The Four-Hour Workweek


In the spring of 2017, Jake recommended me The 4-Hour Workweek (4HWW), a #1 New York Times bestseller by Tim Ferris. The 4HWW was the inception to GymNav, that other possibilities existed, and this book implanted the idea. The 4HWW is not the end all be all to entrepreneurship, and each person will take something completely different from the process. We will share our thoughts and takeaways from the book that started it all.

Jake’s Experience

Open your mind to opportunity

-The 4HWW opens your mind to the world around you

Work is about results, not hours spent on a project

 Life is meant to be lived, yes, but not in the fluffy feel-good BS sense, more of an experience-based sense.

Opens your mind to the world around you, the big world full of experiences that, if you don’t create opportunities for yourself, you will never see it.

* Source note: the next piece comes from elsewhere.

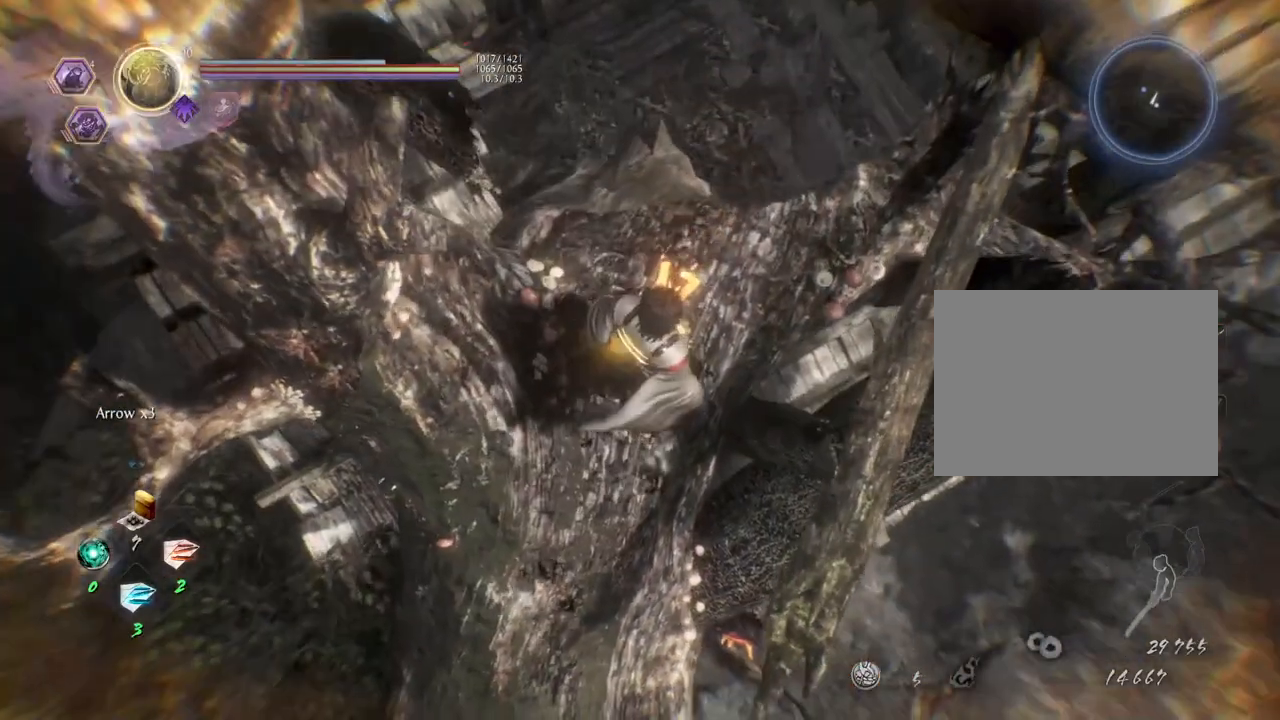
{"buttons": [], "left_stick": "up", "right_stick": "left", "events": [[200, "left_stick", "up"], [200, "right_stick", "center"], [350, "right_stick", "left"]]}
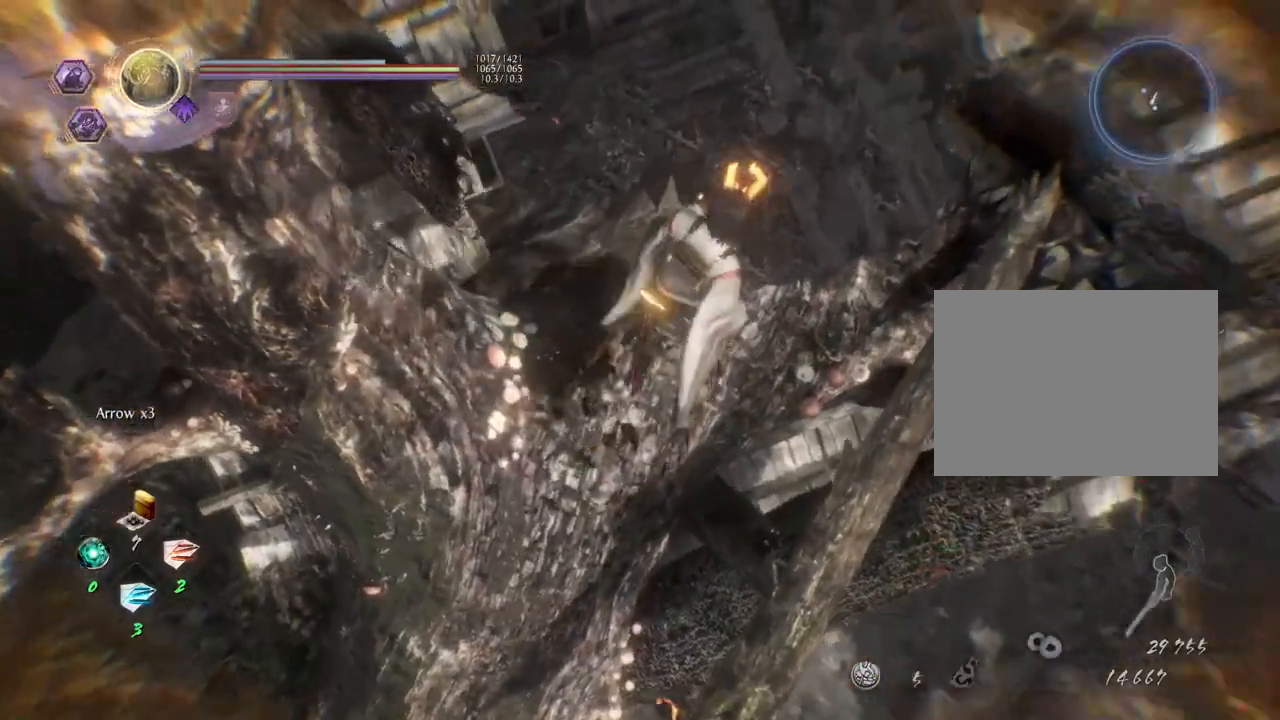
{"buttons": [], "left_stick": "center", "right_stick": "up-left", "events": [[50, "left_stick", "up-right"], [167, "left_stick", "center"], [500, "right_stick", "up-left"]]}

Create enough wealth to give yourself security and options

 Don’t work just for ways to make your business or life easier, you don’t have to do an old practice in business or in life just because everyone else has done it for years.

Anthony’s Experience

 The 4HWW was the inception. The book showed me how to look at the big scary elephant in the next room and realize you can eat the elephant one bite at a time (this will be a common learning point throughout GymNav). The world of creating something is terrifying and humbling, people do not want to fail naturally and sometimes fail to do anything at all because of it. The 4HWW created challenges that take you outside your comfort zone.

One challenge was writing an email/phone call/letter to someone very powerful. Two months after my letter to George W. Bush I received a signed letter in return, wishing me the best of luck on my new adventure. The lesson from this is to act now and be uncomfortable. This mindset is contagious and can really separate you from mediocracy.

There is a section on becoming an expert by joining two associations and adding them to your website for others to see your credibility. I did not see the ROI on this method because no one cared and ended up paying $300 and a lot of focus on finding groups to join. Two learning points came from this.

  1. I did something in a positive direction which may have given me more confidence to do more.
  2. People don’t care about fluff, they want a good product.